What are the max number of vertices for a mesh referenced by a hull?

I really don't want to put a limit on this

Also not having a limit will greatly increase the burden on current implementers. Simplification seems a bit odd as a requirement for this spec. Is there any other suggestions you have for compatibility?

eoineoineoin commented 1 year ago

I think we need to be careful around terminology here (sorry if my "simplification" comment added confusion); if an engine has a limitation on the number of vertices in a convex hull, that is not a limitation on the number of vertices which can be input to the convex hull generation algorithm. In general, it's not possible to precict the number of vertices in hull(mesh) without running hull(), and the result will obviously differ among different algorithms.

I constructed these objects in blender; a simplex with 4 vertices, a simplex with lots of vertices, a complicated concave shape, and a sphere. With the exception of the 4-vertex simplex, they all have more than the limit that Unity has on the number of vertices in the convex hull:

2023-01-16 16_47_14-Blender_  C__Users_eomcl_Blender_glTF_Physics_Assets_HullComplexityTest blend

Importing and adding colliders in Unity, they look like this:

2023-01-16 16_47_37-Unity_glTF_test - SampleScene - PC, Mac   Linux Standalone - Unity 2019 4 12f1 P

You can see the complicated simplex and concave object has (correctly) had a lot of the redundant vertices dropped, with zero effect on the actual hull. The sphere, on the other hand, has hit the maximum number of vertices Unity supports, so it has dropped some, with a small effect on the resulting volume (and it reports a warning indicating that happened.)

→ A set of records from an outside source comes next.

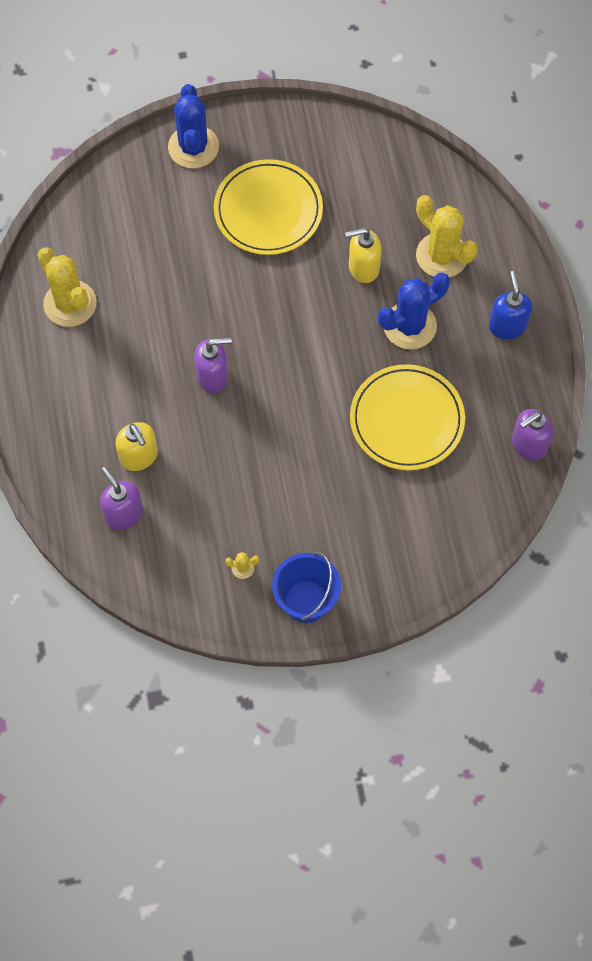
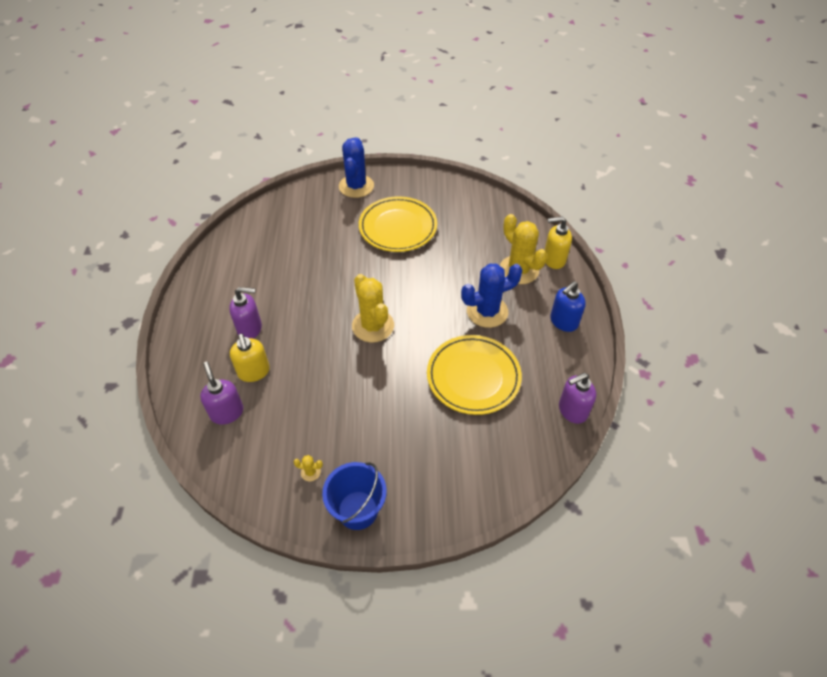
camera: 10 degrees right, 15 degrees down
(70, 304) = (240, 264): yellow cactus -> yellow cactus (373, 326)
(213, 376) = (328, 324): purple soap dispenser -> purple soap dispenser (250, 329)
(363, 268) = (458, 270): yellow soap dispenser -> yellow soap dispenser (553, 260)
(507, 326) = (563, 322): blue soap dispenser -> blue soap dispenser turned 135 degrees counterclockwise

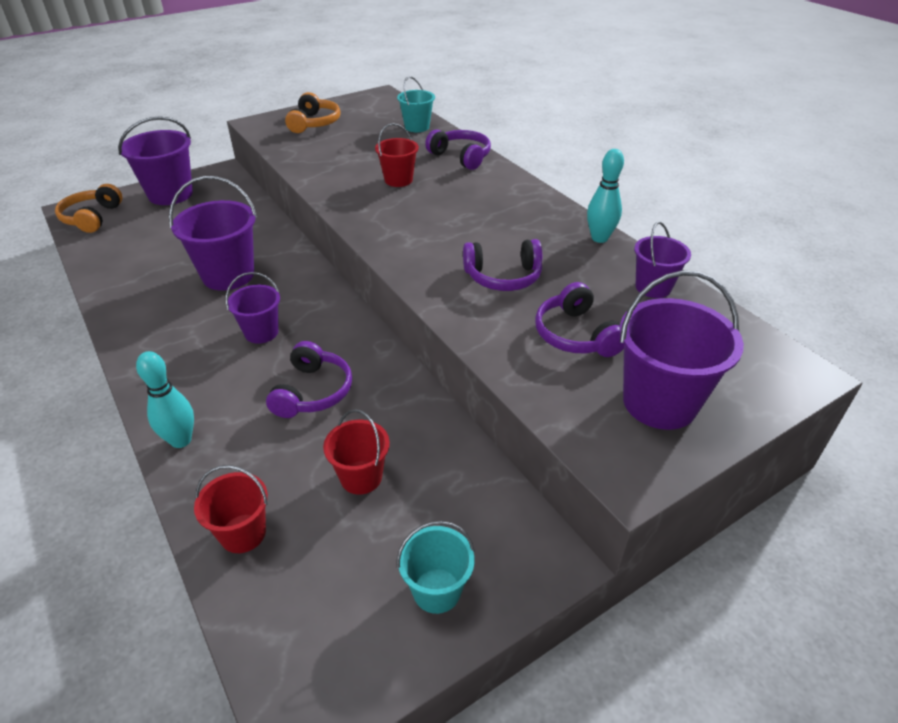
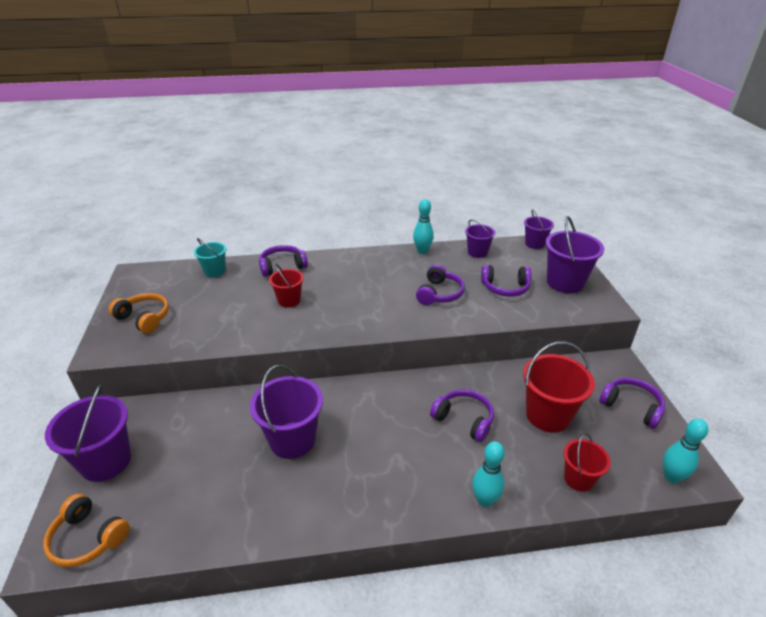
camera: 65 degrees left, 5 degrees down
(261, 332) = (384, 433): purple bucket -> purple bucket (534, 244)
(284, 666) = (671, 477): none -> turquoise bowling pin
(361, 477) = (548, 415): red bucket -> red bucket, size x1.69
(436, 590) = (631, 407): turquoise bucket -> purple headphones

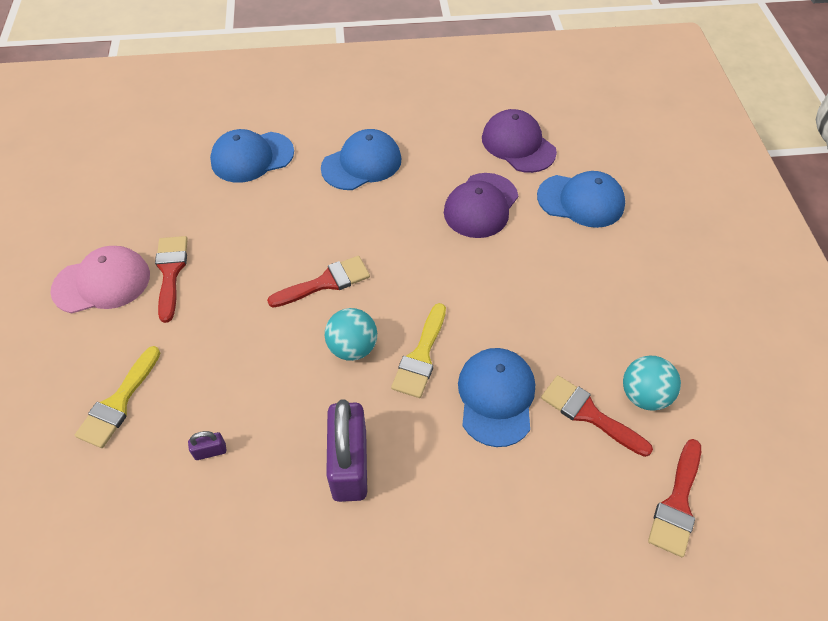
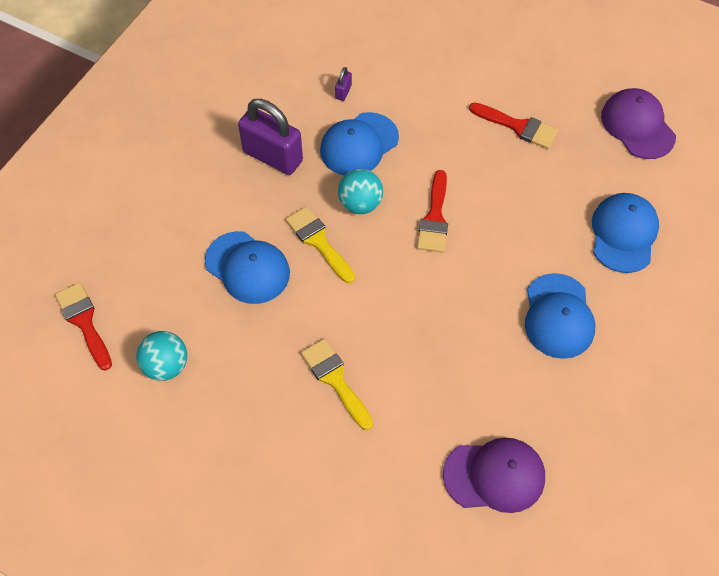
camera: 125 degrees right, 5 degrees up
(102, 282) = (536, 84): pink cap -> none
(118, 402) = (418, 60): yellow brush -> yellow brush (335, 379)
(481, 205) = (436, 383): purple cap -> purple cap (637, 126)
(581, 201) = (380, 477): blue cap -> blue cap (359, 144)
(588, 414) = (185, 317): red brush -> none

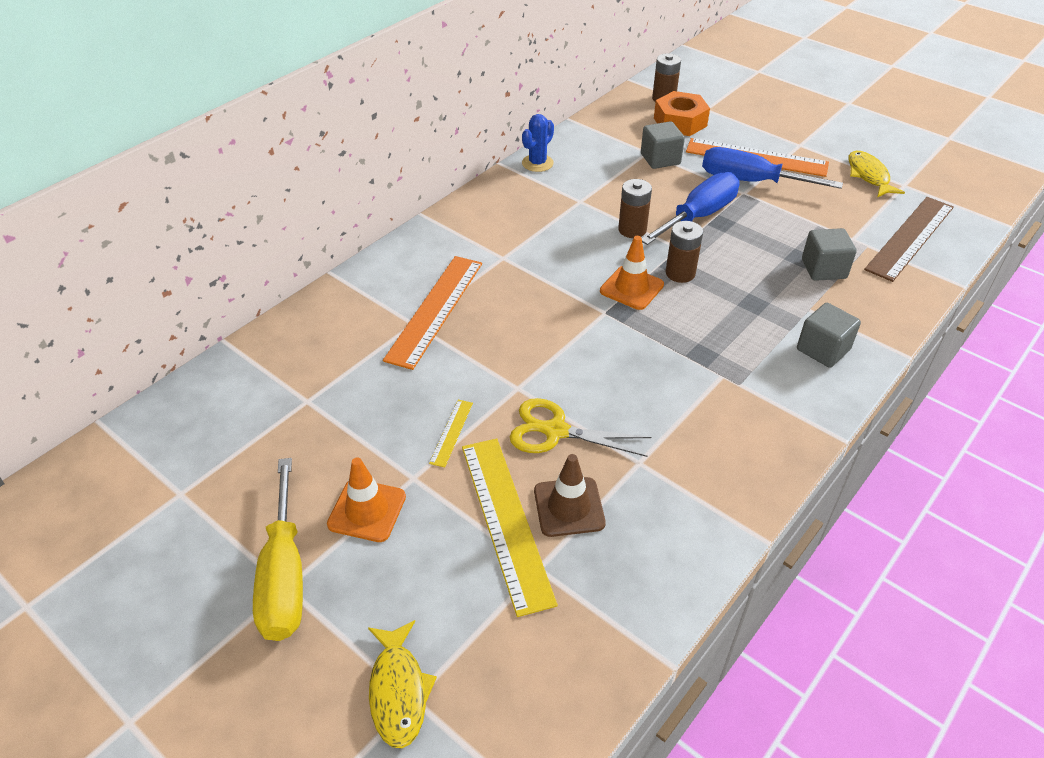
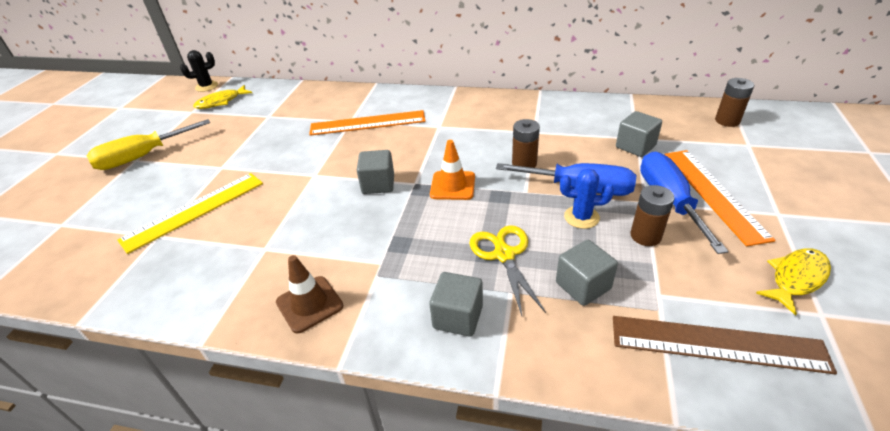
camera: 65 degrees right, 5 degrees down
(96, 461) = (206, 86): none -> black cactus
(367, 510) = (192, 162): orange traffic cone -> none
(398, 691) = (66, 218): yellow fish -> yellow fish (221, 102)
(451, 432) = (262, 166): yellow ruler -> none
(537, 163) = (558, 102): blue cactus -> blue cactus (581, 217)
(556, 431) = (280, 203): yellow scissors -> yellow scissors (504, 255)
(569, 507) = (212, 231): brown traffic cone -> brown traffic cone (309, 304)
(584, 340) = (378, 184): none -> grey cube
(680, 122) = (705, 138): orange nut -> none
(680, 273) = (492, 202): brown battery -> brown battery (645, 236)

As such, I don't see any benefit from adding a limit on the number of vertices in a hull (I don't even know what such a limit would be) and think it would unnecessarily limit people who were actually making the content. There's precedent for not imposing a limit - in https://github.com/KhronosGroup/UnityGLTF/issues/175, it's reported that Unity had a 65k vertex limit, but nobody would reasonably suggest changing the spec to impose a limit - it's the responsibility of the importing software to make it work as well as possible.

eoineoineoin commented 1 year ago

It actually seems like Unity's 256 limit is the number of faces in the hull - not the number of vertices. So, I don't think the real "max number of vertices" is a predictable value.

aaronfranke commented 1 year ago

Perhaps the solution here is to have it be a suggested limit, and show a warning in validators that the model may be imported differently in different engines if over that limit, but allow being over the limit and expect software to handle it. It makes sense to not limit the spec by limitations of existing software, but we also want to avoid situations where users are surprised when their standardized assets behave differently in different software.

robertlong commented 1 year ago

I think if the mesh referenced by the hull is actually a convex hull and the mesh looks more like Unity's generated hull then that's great. The issue I have is that there's nothing stopping you from defining a hull's mesh that is like the simplex with many vertices or the complex Suzanne model. IMO these are undesirable hull meshes and the point of this hull type IMO is providing all of the data needed at runtime to create an efficient collider. These hulls are computed offline before exporting the glTF not at runtime.

If they are over a 256 vertex or face limit we can simplify at runtime and use this as the hull. I suppose we don't have to mandate an upper limit, but it can make it harder to implement and I'd put a strongly worded "SHOULD" next to a recommended vertex or face limit.

Personally I'm likely to not support hulls over my physics engine's cap. I don't want to implement a mesh slicing algorithm in my engine to use this data. I'd rather do it in some offline pipeline. So if we don't set a cap I think you're more likely to get people like myself who will fragment the ecosystem by not supporting those assets. I think you're right there shouldn't be a limit and I'd love to support them, but it's a lot of work.